今月は北部農業技術センター 農業・加工流通部 部長 永井 耕介が担当します。

ネギの不思議

暖かい「お味噌汁」や「うどん」とくれば「きざみネギ」が付きものです。また、鍋物には白ネギが美味しさを引き立てます。鍋物でも「ヤク味」として「きざみネギ」が重宝がられています。なぜ「ヤク味」と言われるのでしょうか。食べ過ぎによる腹痛を防ぐ「薬」の効果(薬味)があるからとする説と料理の味の引き立て「役」、料理にとても「役」立つ味(役味)からきているとする説があります。

古来、日本では西日本が青ネギで、東日本は白ネギと食べる部分が異なっていました。最近では関西でも白ネギを食べる人は増えてきましたが、やはりネギの主流は青ネギです。ネギはビタミンCやカルシウム、鉄などのミネラルが豊富に含まれていてもちろん栄養価に富んでいます。と言ってもネギの特徴は独特のにおい(香り)です。そのにおいの正体は「アリシン」(含硫化合物)という物質です。この物質は元来ネギには含まれていないものなのです。包丁などで細胞が傷つけられ細胞が壊されると酵素が活性化し、「においの素」の成分「アリイン」が揮発性の強いにおいの成分である「アリシン」に変身するのです。それで、細かくきざめばきざむほど、においは強くなります。切るまではネギの中に「におい成分」が存在しないなんて、不思議だと思いませんか。においの素の成分(アリイン)の量は白ネギには青ネギのおよそ2倍量が含まれています。

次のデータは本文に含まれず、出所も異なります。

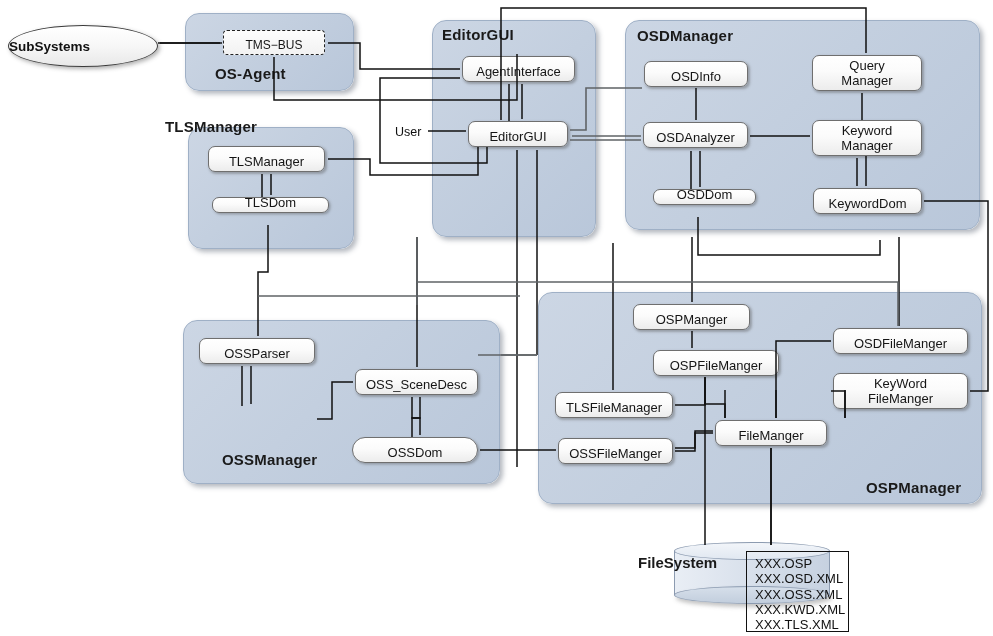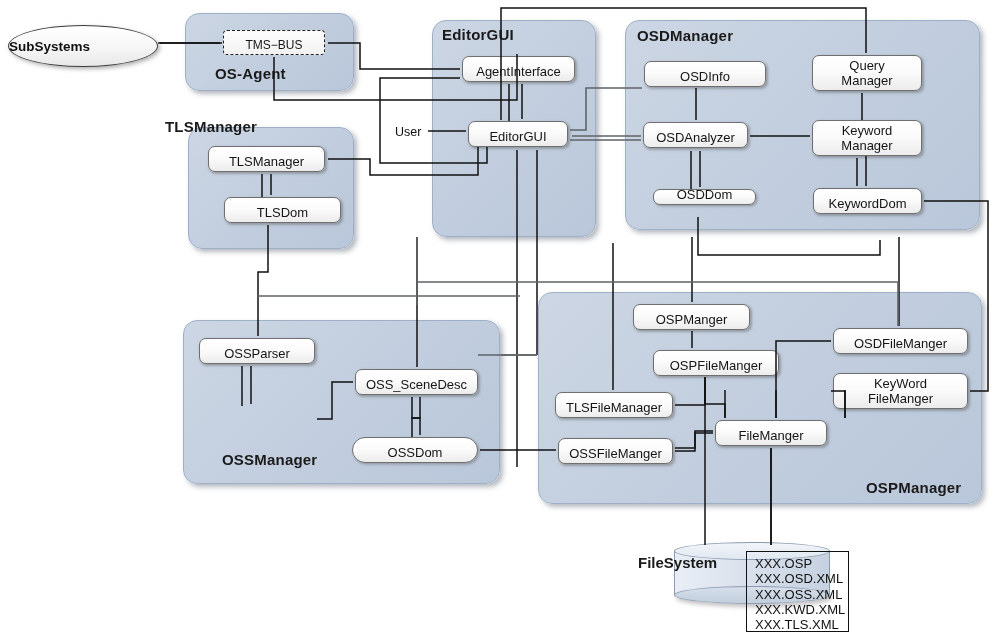--- a/index.html
+++ b/index.html
@@ -131,32 +131,32 @@
 
   <div class="plain" style="left:395px;top:125px;">User</div>
 
   <div class="node dashed" style="left:223px;top:30px;width:102px;height:25px;">
     <span>TMS−BUS</span>
   </div>
 
   <div class="node" style="left:208px;top:146px;width:117px;height:26px;">
     <span>TLSManager</span>
   </div>
-  <div class="node" style="left:224px;top:197px;width:117px;height:26px;">
+  <div class="node" style="left:212px;top:197px;width:117px;height:16px;">
     <span>TLSDom</span>
   </div>
 
   <div class="node" style="left:462px;top:56px;width:113px;height:26px;">
     <span>AgentInterface</span>
   </div>
   <div class="node" style="left:468px;top:121px;width:100px;height:26px;">
     <span>EditorGUI</span>
   </div>
 
-  <div class="node" style="left:644px;top:61px;width:122px;height:26px;">
+  <div class="node" style="left:644px;top:61px;width:104px;height:26px;">
     <span>OSDInfo</span>
   </div>
   <div class="node" style="left:643px;top:122px;width:105px;height:26px;">
     <span>OSDAnalyzer</span>
   </div>
   <div class="node" style="left:645px;top:189px;width:103px;height:16px;margin-left:8px;">
     <span>OSDDom</span>
   </div>
   <div class="node" style="left:812px;top:55px;width:110px;height:36px;">
     <span>Query

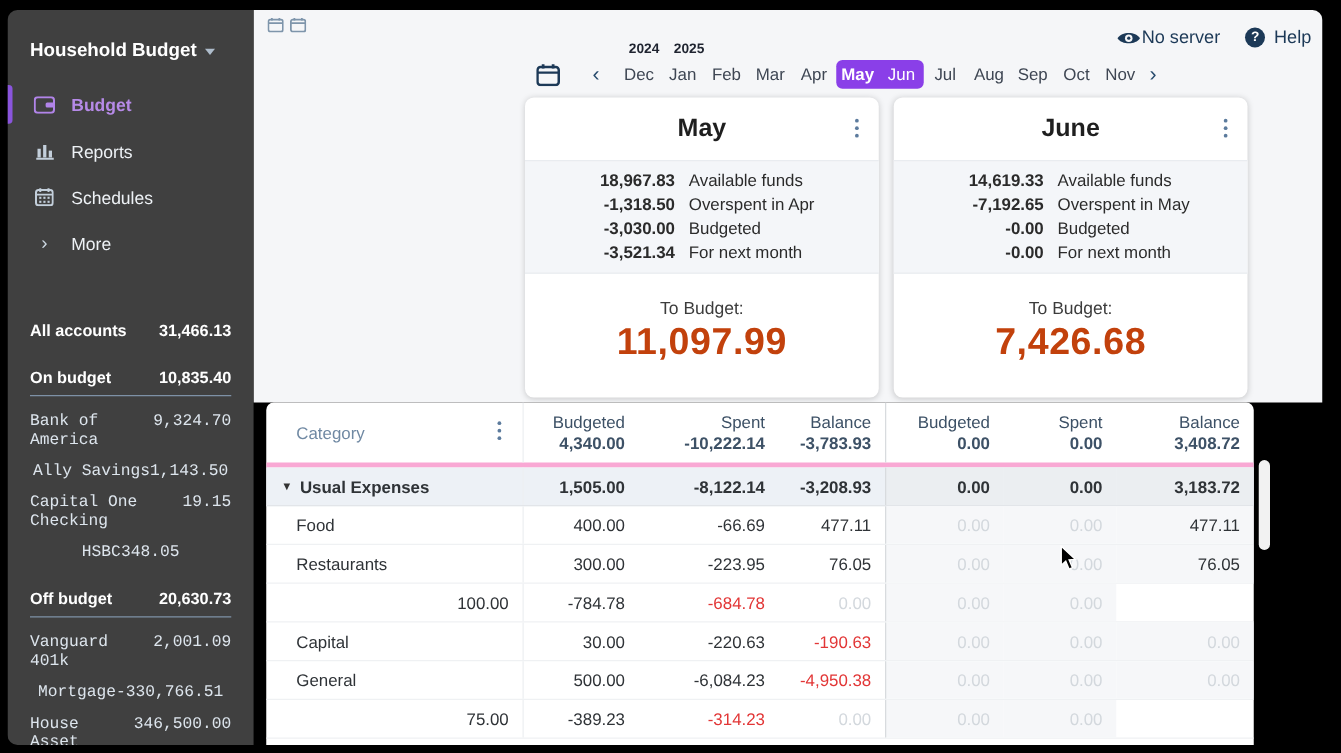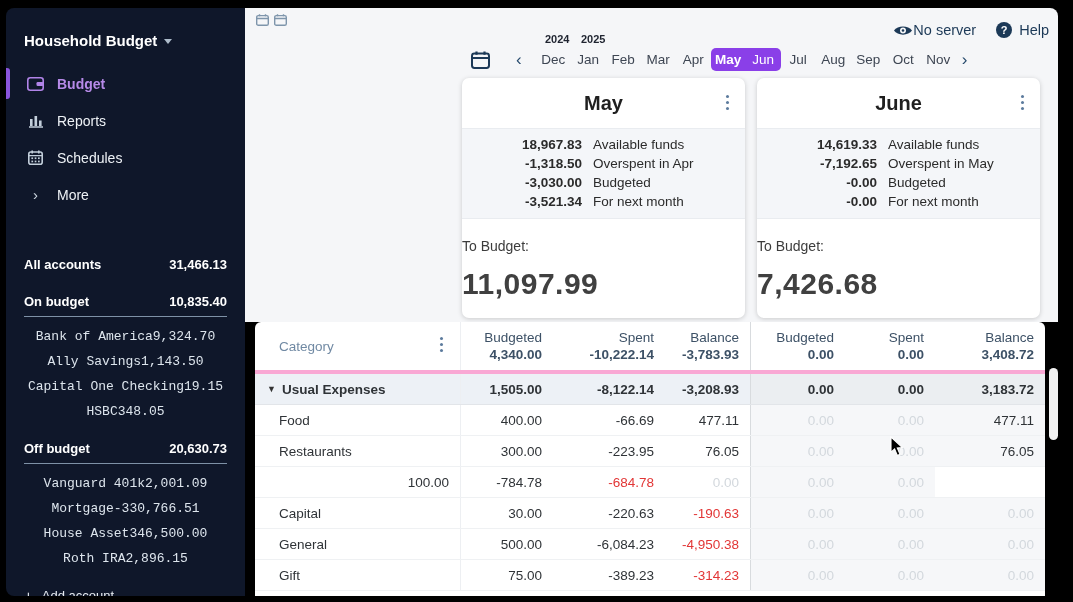--- a/index.html
+++ b/index.html
@@ -9,21 +9,21 @@
     font-family:"Liberation Sans", sans-serif;
     position:relative;
     overflow:hidden;
   }
   #app-window {
     position:absolute; left:6px; top:8px; width:1052px; height:588px;
     border-radius:8px; overflow:hidden; display:flex; background:#000;
   }
   
   .sidebar {
-    width:239px; flex-shrink:0; background:#0f172a; color:#e7edf3;
+    width:197px; flex-shrink:0; background:#404040; color:#e7edf3;
     position:relative;
   }
   .sb-title {
     display:flex; align-items:center; gap:7px;
     padding:24px 0 0 18px; font-size:15px; font-weight:700; color:#fff;
     cursor:default;
   }
   .caret-down {
     width:0; height:0; border-left:4px solid transparent; border-right:4px solid transparent;
     border-top:5px solid #aebccb; margin-top:2px;
@@ -89,23 +89,23 @@
   }
   .kebab { position:absolute; right:15px; top:17px; width:4px; cursor:default; }
   .kebab i { display:block; width:3px; height:3px; border-radius:50%; background:#5c7b9d; margin:0 0 3px 0; }
   .card-summary {
     background:#f4f6f9; border-top:1px solid #e9ecf0; border-bottom:1px solid #e9ecf0;
     padding:6px 0 7px 0;
   }
   .sum-row { display:flex; font-size:13.5px; line-height:19px; color:#2b2b2b; }
   .sum-amt { width:120px; text-align:right; font-weight:700; }
   .sum-label { margin-left:11px; }
-  .to-budget { text-align:left; padding-top:19px; }
+  .to-budget { text-align:center; padding-top:19px; }
   .tb-label { font-size:14px; color:#3c3c3c; }
-  .tb-value { font-size:30px; font-weight:700; color:#404040; margin-top:13px; letter-spacing:.5px; }
+  .tb-value { font-size:30px; font-weight:700; color:#c2410c; margin-top:3px; letter-spacing:.5px; }
   
   .btable {
     position:absolute; left:10px; top:314px; width:790px; height:274px;
     background:#fff; border-radius:6px 6px 0 0; overflow:hidden; font-size:13.5px;
   }
   .trow { display:grid; grid-template-columns:205px 93px 112px 85px 95px 90px 110px; }
   .cell { display:flex; align-items:center; height:100%; }
   .num { justify-content:flex-end; padding-right:11px; color:#2f3337; }
   .thead { height:52px; border-bottom:4px solid #f9a8d4; }
   .th-cat { justify-content:space-between; padding:0 16px 0 24px; color:#7089a3; }
@@ -470,21 +470,20 @@
         <div class="cell name">General</div>
         <div class="cell num">500.00</div>
         <div class="cell num">-6,084.23</div>
         <div class="cell num neg">-4,950.38</div>
         <div class="cell num faded">0.00</div>
         <div class="cell num faded">0.00</div>
         <div class="cell num faded">0.00</div>
       </div>
 
       <div class="trow drow">
-        <div class="cell name">Gift</div>
         <div class="cell num">75.00</div>
         <div class="cell num">-389.23</div>
         <div class="cell num neg">-314.23</div>
         <div class="cell num faded">0.00</div>
         <div class="cell num faded">0.00</div>
         <div class="cell num faded">0.00</div>
       </div>
     </div>
 
     <div class="scroll-thumb"></div>

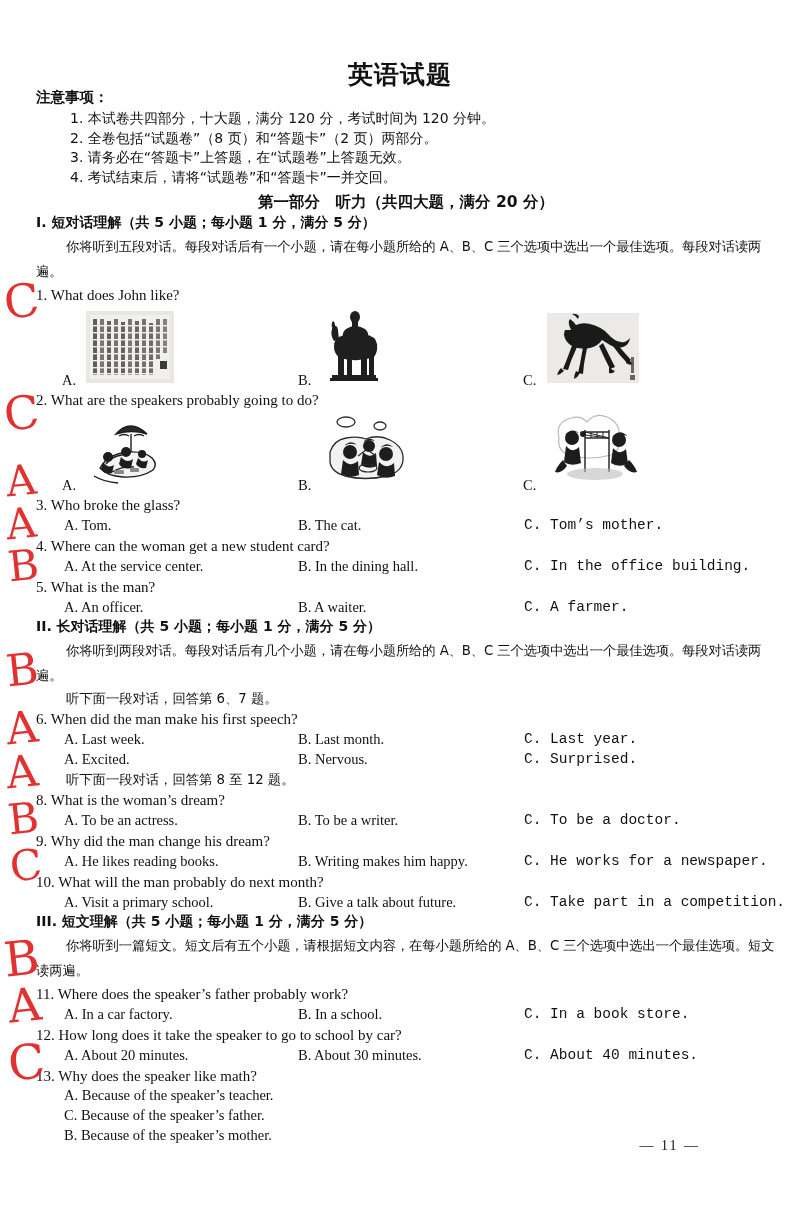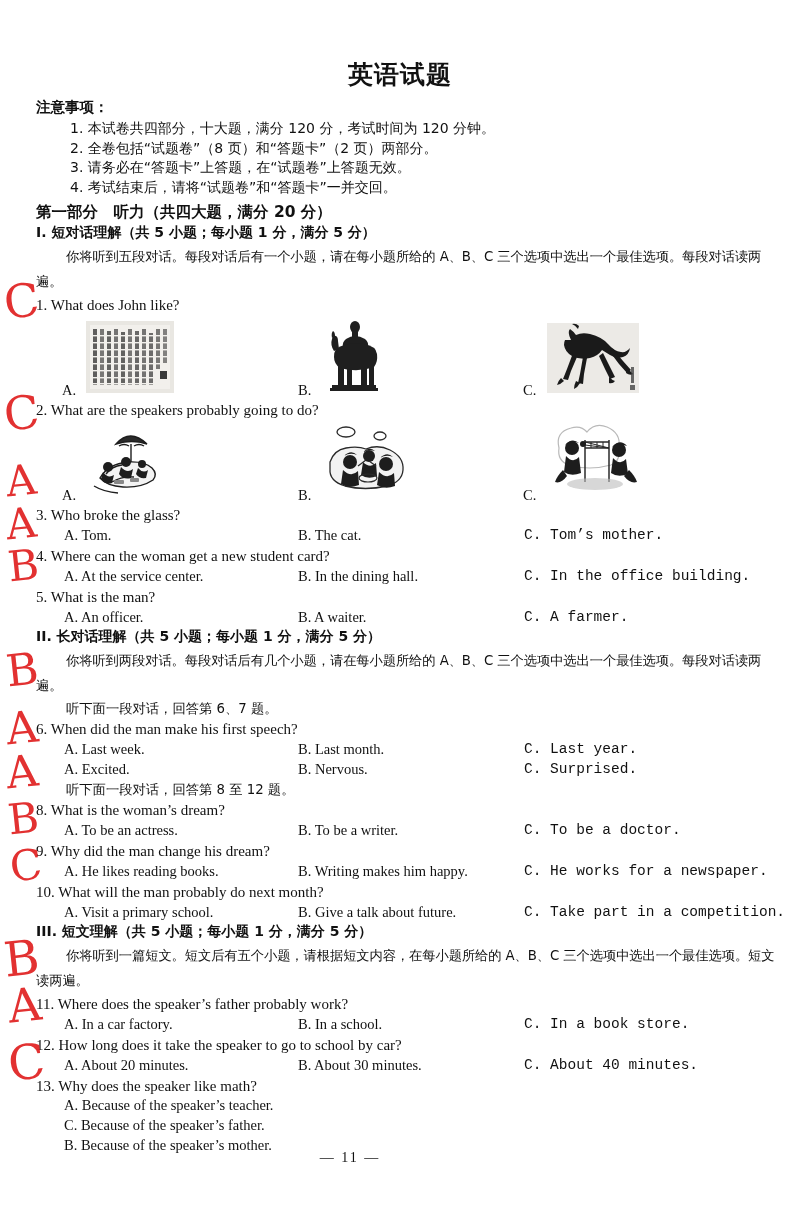--- a/index.html
+++ b/index.html
@@ -31,21 +31,21 @@
     text-align: center;
     font-family: "DejaVu Sans", sans-serif;
     font-size: 25px;
     font-weight: bold;
     letter-spacing: 1px;
   }
 
   
   .content {
     position: absolute;
-    top: 98px;
+    top: 88px;
     left: 36px;
     width: 740px;
   }
 
   .notice-head {
     font-family: "DejaVu Sans", sans-serif;
     font-size: 14.5px;
     font-weight: bold;
     margin: 0 0 2px 0;
   }
@@ -59,21 +59,21 @@
     font-size: 14px;
     line-height: 19.5px;
     margin-left: 34px;
     white-space: nowrap;
   }
 
   .part-head {
     font-family: "DejaVu Sans", sans-serif;
     font-size: 15.5px;
     font-weight: bold;
-    text-align: left;
+    text-align: center;
     margin-top: 5px;
     margin-bottom: 1px;
   }
 
   .sec-head {
     font-family: "DejaVu Sans", sans-serif;
     font-size: 14px;
     font-weight: bold;
     margin-top: 1px;
     white-space: nowrap;
@@ -171,23 +171,23 @@
     font-weight: 400;
     line-height: 1;
     transform: rotate(-6deg);
     opacity: 0.92;
   }
 
   
   .footer {
     position: absolute;
     left: 0;
-    bottom: 48px;
+    bottom: 60px;
     width: 700px;
-    text-align: center;
+    text-align: right;
     font-size: 14px;
     letter-spacing: 2px;
   }
 </style>
 </head>
 <body>
 
 <div class="page">
 
   <div class="doc-title">英语试题</div>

ネギのにおい成分には身体を温める効果があります。ネギのにおい成分が交感神経を刺激し、副腎髄質ホルモン、アドレナリンの分泌を促進し、その結果、体温が上昇するのです。寒くて風邪を引きそうな時はネギを食べて身体を温めてください。

但馬地方には「美味」で有名な「岩津ネギ」があります。岩津ネギは青葉の部分から白根まで大変柔らかく、すべて余すところ無く食せる全国的にも珍しいネギです。特に冬の冷え込みが厳しくなると甘さと軟らかさが増し一層美味しくなります。「においの素」の成分の「アリイン」は加熱すると甘味成分となり、まろやかな甘味を引き立てます。また、肉厚の青葉には卵白のような半透明でねっとりとした物質が豊富に含まれています。これは糖とタンパク質からなる粘性物質です。この粘性物質があるからこそ、対凍性が高まり、氷点下の寒さでも凍らないのです。しかも、この物質は美味しさをも増し加えてくれるのです。年明けの1,2月は岩津ネギが最も美味しい季節です。是非ご賞味ください。